From the first line of the material to the line containing "background:#f0abfc; border:1px solid #c9c9c9;", inclusive, write out each line exactly, leaving out the pictures.

**PROVIDED DATA:**
BEGIN

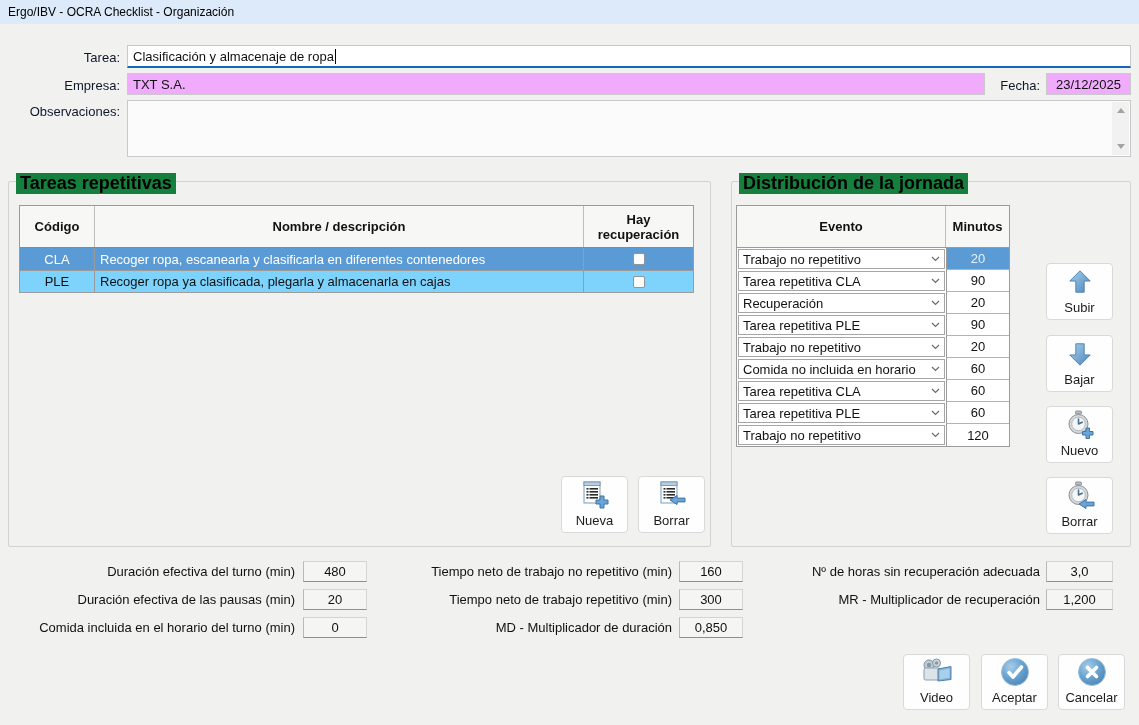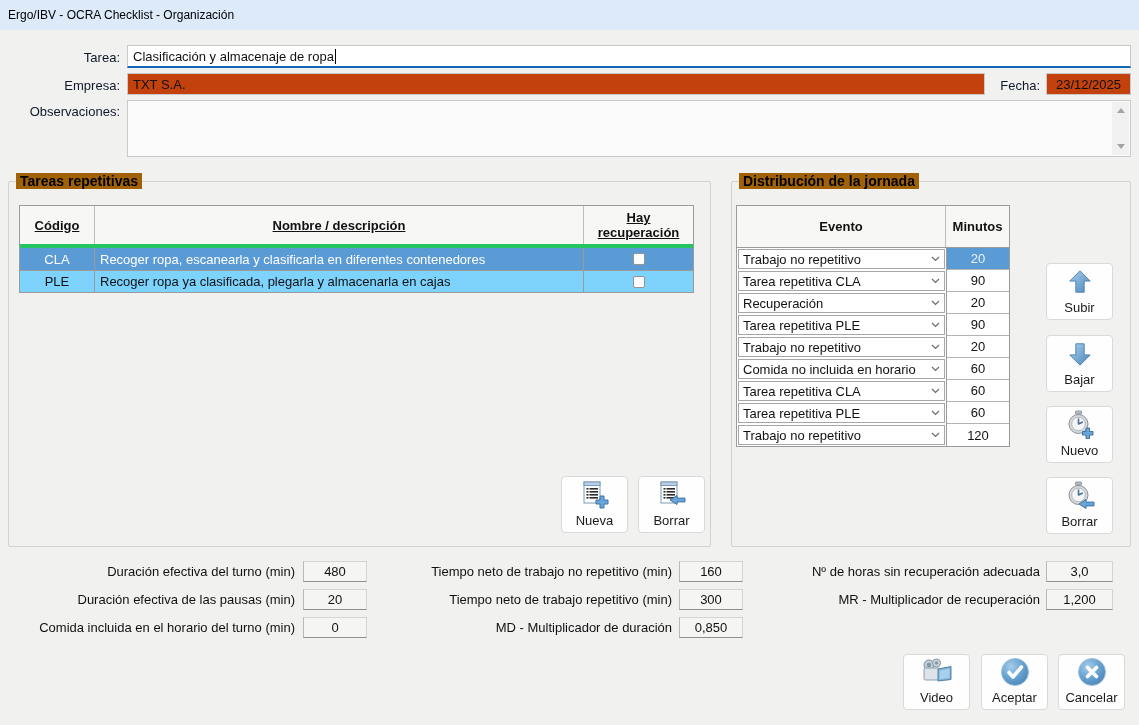--- a/index.html
+++ b/index.html
@@ -3,58 +3,58 @@
 <meta charset="utf-8">
 <style>
   * { box-sizing: border-box; }
   html,body { margin:0; padding:0; }
   body { font-family:"Liberation Sans", sans-serif; }
   .window {
     position:relative; width:1139px; height:725px;
     background:#f1f1f0; color:#111; font-size:13px; overflow:hidden;
   }
   .titlebar {
-    position:absolute; left:0; top:0; width:1139px; height:30px;
+    position:absolute; left:0; top:0; width:1139px; height:24px;
     background:#dceafa; display:flex; align-items:center;
     padding-left:8px; font-size:12px; color:#000;
   }
   .flabel { position:absolute; text-align:right; white-space:nowrap; color:#0f172a; }
   .tarea-input {
     position:absolute; left:127px; top:45px; width:1004px; height:23px;
     background:#ffffff; border:1px solid #c9c9c9; border-bottom:2px solid #1168b8;
     display:flex; align-items:center; padding:0 5px;
   }
   .caret { display:inline-block; width:1px; height:15px; background:#000; margin-left:1px; }
   .text-input {
-    position:absolute; background:#c2410c; border:1px solid #c9c9c9;
+    position:absolute; background:#f0abfc; border:1px solid #c9c9c9;
     display:flex; align-items:center; padding:0 5px;
   }
   .obs-box {
     position:absolute; left:127px; top:100px; width:1004px; height:57px;
     background:#fbfbfb; border:1px solid #c9c9c9;
   }
   .scrollbar {
     position:absolute; right:1px; top:1px; bottom:1px; width:17px; background:#f1f1f1;
   }
   .sb-arrow { position:absolute; left:0; width:17px; height:17px; display:flex; align-items:center; justify-content:center; }
   .sb-up { top:0; } .sb-down { bottom:0; }
   .tri-up { width:0; height:0; border-left:4px solid transparent; border-right:4px solid transparent; border-bottom:5px solid #a3a3a3; }
   .tri-down { width:0; height:0; border-left:4px solid transparent; border-right:4px solid transparent; border-top:5px solid #a3a3a3; }
 
   .group { position:absolute; border:1px solid #d2d2d2; border-radius:2px; }
   .group-title {
-    position:absolute; top:-9px; left:7px; background:#a16207; padding:0 4px;
-    font-weight:bold; font-size:14px; color:#000; white-space:nowrap;
+    position:absolute; top:-9px; left:7px; background:#15803d; padding:0 4px;
+    font-weight:bold; font-size:18px; color:#000; white-space:nowrap;
   }
   .g1 { left:8px; top:181px; width:703px; height:366px; }
   .g2 { left:731px; top:181px; width:400px; height:366px; }
 
   
   .ttable { position:absolute; left:10px; top:23px; width:675px; background:#fff; border:1px solid #9b9b9b; }
-  .t-head { display:flex; height:42px; background:#f7f7f6; border-bottom:4px solid #22c55e; font-weight:bold;text-decoration:underline; }
+  .t-head { display:flex; height:42px; background:#f7f7f6; border-bottom:1px solid #22c55e; font-weight:bold; }
   .t-head .cell { display:flex; align-items:center; justify-content:center; text-align:center; }
   .cell-cod { width:75px; border-right:1px solid #bdbdbd; }
   .cell-nom { width:489px; border-right:1px solid #bdbdbd; }
   .cell-hay { width:109px; padding:0 6px; line-height:15px; }
   .t-row { display:flex; height:22px; background:#7dd3fc; }
   .t-row + .t-row { border-top:1px solid #9b9b9b; }
   .t-row .cell { display:flex; align-items:center; }
   .t-row .cell-cod { justify-content:center; border-right:1px solid #9b9b9b; }
   .t-row .cell-nom { padding-left:5px; border-right:1px solid #9b9b9b; }
   .t-row .cell-hay { justify-content:center; }

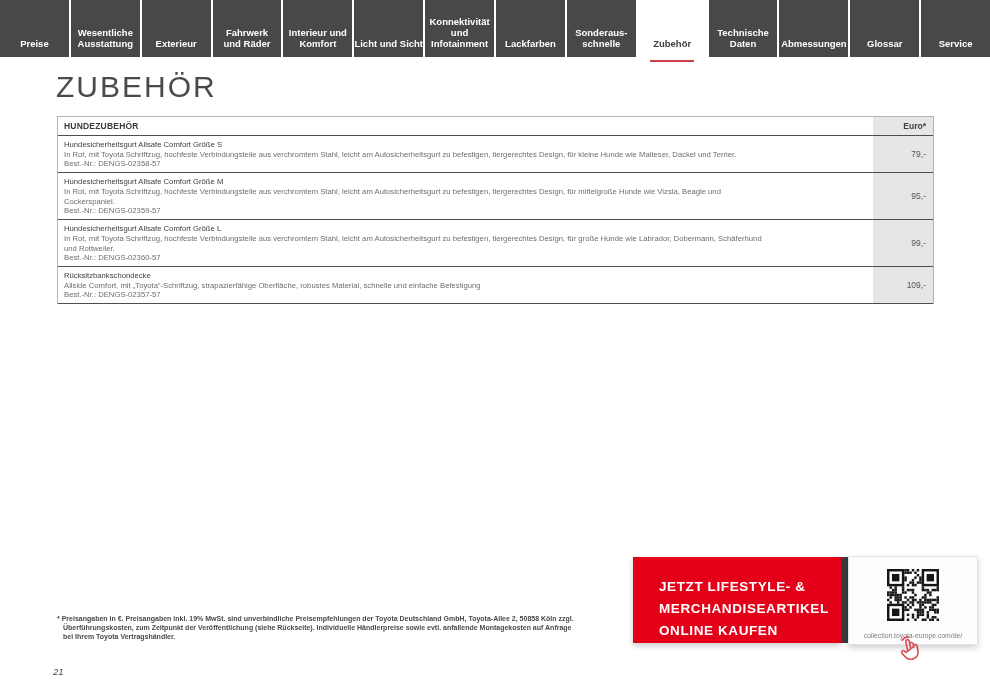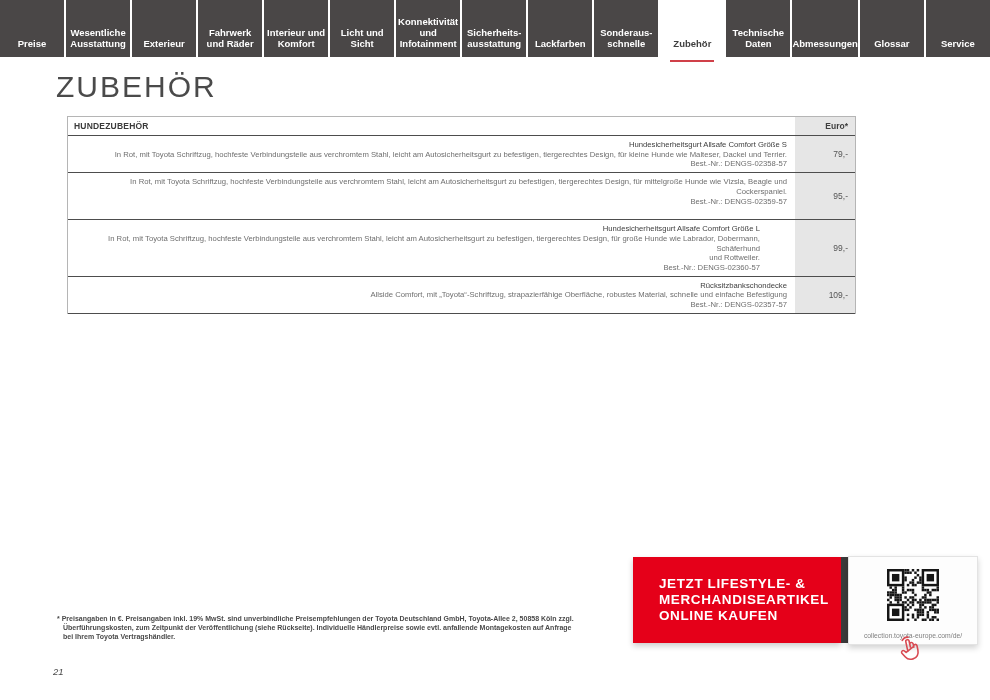--- a/index.html
+++ b/index.html
@@ -14,22 +14,22 @@
   .tab.active{background:#fff;color:#3f3f3f;}
   .tab .underline{display:none;}
   .tab.active .underline{display:block;position:absolute;left:50%;transform:translateX(-50%);
        bottom:-5px;width:44px;height:2px;background:var(--underline-red,#d04049);}
 
   
   .heading{position:absolute;left:56px;top:72px;font-size:30px;font-weight:300;letter-spacing:2px;
        color:#4a4a4a;line-height:1;}
 
   
-  .pricelist{position:absolute;left:67px;top:116px;width:789px;border:1px solid #b5b5b5;border-bottom:none;
-       box-sizing:border-box;text-align:right;}
+  .pricelist{position:absolute;left:57px;top:116px;width:877px;border:1px solid #b5b5b5;border-bottom:none;
+       box-sizing:border-box;}
   .trow{display:flex;border-bottom:1px solid #4d4d4d;}
   .tcell-main{flex:1;padding:4px 8px 3px 6px;}
   .tcell-price{width:60px;flex:0 0 60px;background:var(--price-col-bg,#e6e6e6);display:flex;
        align-items:center;justify-content:flex-end;padding-right:7px;box-sizing:border-box;
        font-size:8.5px;color:#555;}
   .thead{height:18px;}
   .thead .tcell-main{display:flex;align-items:center;padding-top:0;padding-bottom:0;
        font-weight:700;font-size:8.5px;color:#3a3a3a;letter-spacing:.2px;}
   .thead .tcell-price{font-weight:600;color:#3f3f3f;}
   .row-title{font-size:7.7px;color:#3d3d3d;line-height:9.7px;}
@@ -38,21 +38,21 @@
 
   
   .footnote{position:absolute;left:57px;top:615px;width:552px;font-size:7px;font-weight:700;
        color:#4a4a4a;line-height:8.8px;white-space:pre-line;padding-left:6px;text-indent:-6px;}
   .pagenum{position:absolute;left:53px;top:666px;font-size:9.5px;color:#4a4a4a;font-style:italic;}
 
   
   .banner-red{position:absolute;left:633px;top:557px;width:208px;height:86px;
        background:var(--brand-red,#e50019);box-shadow:0 3px 6px rgba(0,0,0,.2);box-sizing:border-box;
        padding:19px 0 0 26px;}
-  .banner-text{color:#fff;font-size:13.5px;font-weight:600;letter-spacing:.6px;line-height:16px;
+  .banner-text{color:#fff;font-size:13.5px;font-weight:600;letter-spacing:.6px;line-height:22px;
        white-space:pre-line;}
   .banner-strip{position:absolute;left:841px;top:557px;width:7px;height:86px;background:#3c3a3a;}
   .qr-panel{position:absolute;left:848px;top:556px;width:130px;height:89px;background:#fdfdfd;
        border:1px solid #e3e3e3;box-sizing:border-box;box-shadow:0 3px 6px rgba(0,0,0,.18);}
   .qr-code{position:absolute;left:38px;top:12px;}
   .qr-url{position:absolute;left:0;bottom:5px;width:100%;text-align:center;font-size:6.8px;color:#808080;}
   .hand{position:absolute;left:895px;top:633px;width:30px;height:30px;}
 </style>
 </head>
 <body>
@@ -65,22 +65,20 @@
 Ausstattung</div>
     <div class="tab">Exterieur</div>
     <div class="tab">Fahrwerk
 und Räder</div>
     <div class="tab">Interieur und
 Komfort</div>
     <div class="tab">Licht und Sicht</div>
     <div class="tab">Konnektivität
 und
 Infotainment</div>
-    <div class="tab">Sicherheits-
-ausstattung</div>
     <div class="tab">Lackfarben</div>
     <div class="tab">Sonderaus-
 schnelle</div>
     <div class="tab active">
       <span>Zubehör</span>
       <span class="underline"></span>
     </div>
     <div class="tab">Technische
 Daten</div>
     <div class="tab">Abmessungen</div>
@@ -100,20 +98,21 @@
       <div class="tcell-main">
         <div class="row-title">Hundesicherheitsgurt Allsafe Comfort Größe S</div>
         <div class="row-desc">In Rot, mit Toyota Schriftzug, hochfeste Verbindungsteile aus verchromtem Stahl, leicht am Autosicherheitsgurt zu befestigen, tiergerechtes Design, für kleine Hunde wie Malteser, Dackel und Terrier.</div>
         <div class="row-order">Best.-Nr.: DENGS-02358-57</div>
       </div>
       <div class="tcell-price">79,-</div>
     </div>
 
     <div class="trow r2">
       <div class="tcell-main">
+        <div class="row-title">Hundesicherheitsgurt Allsafe Comfort Größe M</div>
         <div class="row-desc">In Rot, mit Toyota Schriftzug, hochfeste Verbindungsteile aus verchromtem Stahl, leicht am Autosicherheitsgurt zu befestigen, tiergerechtes Design, für mittelgroße Hunde wie Vizsla, Beagle und
 Cockerspaniel.</div>
         <div class="row-order">Best.-Nr.: DENGS-02359-57</div>
       </div>
       <div class="tcell-price">95,-</div>
     </div>
 
     <div class="trow r3">
       <div class="tcell-main">
         <div class="row-title">Hundesicherheitsgurt Allsafe Comfort Größe L</div>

END

**EXERCISE RESPONSE:**
--- a/index.html
+++ b/index.html
@@ -3,58 +3,58 @@
 <meta charset="utf-8">
 <style>
   * { box-sizing: border-box; }
   html,body { margin:0; padding:0; }
   body { font-family:"Liberation Sans", sans-serif; }
   .window {
     position:relative; width:1139px; height:725px;
     background:#f1f1f0; color:#111; font-size:13px; overflow:hidden;
   }
   .titlebar {
-    position:absolute; left:0; top:0; width:1139px; height:30px;
+    position:absolute; left:0; top:0; width:1139px; height:24px;
     background:#dceafa; display:flex; align-items:center;
     padding-left:8px; font-size:12px; color:#000;
   }
   .flabel { position:absolute; text-align:right; white-space:nowrap; color:#0f172a; }
   .tarea-input {
     position:absolute; left:127px; top:45px; width:1004px; height:23px;
     background:#ffffff; border:1px solid #c9c9c9; border-bottom:2px solid #1168b8;
     display:flex; align-items:center; padding:0 5px;
   }
   .caret { display:inline-block; width:1px; height:15px; background:#000; margin-left:1px; }
   .text-input {
-    position:absolute; background:#c2410c; border:1px solid #c9c9c9;
+    position:absolute; background:#f0abfc; border:1px solid #c9c9c9;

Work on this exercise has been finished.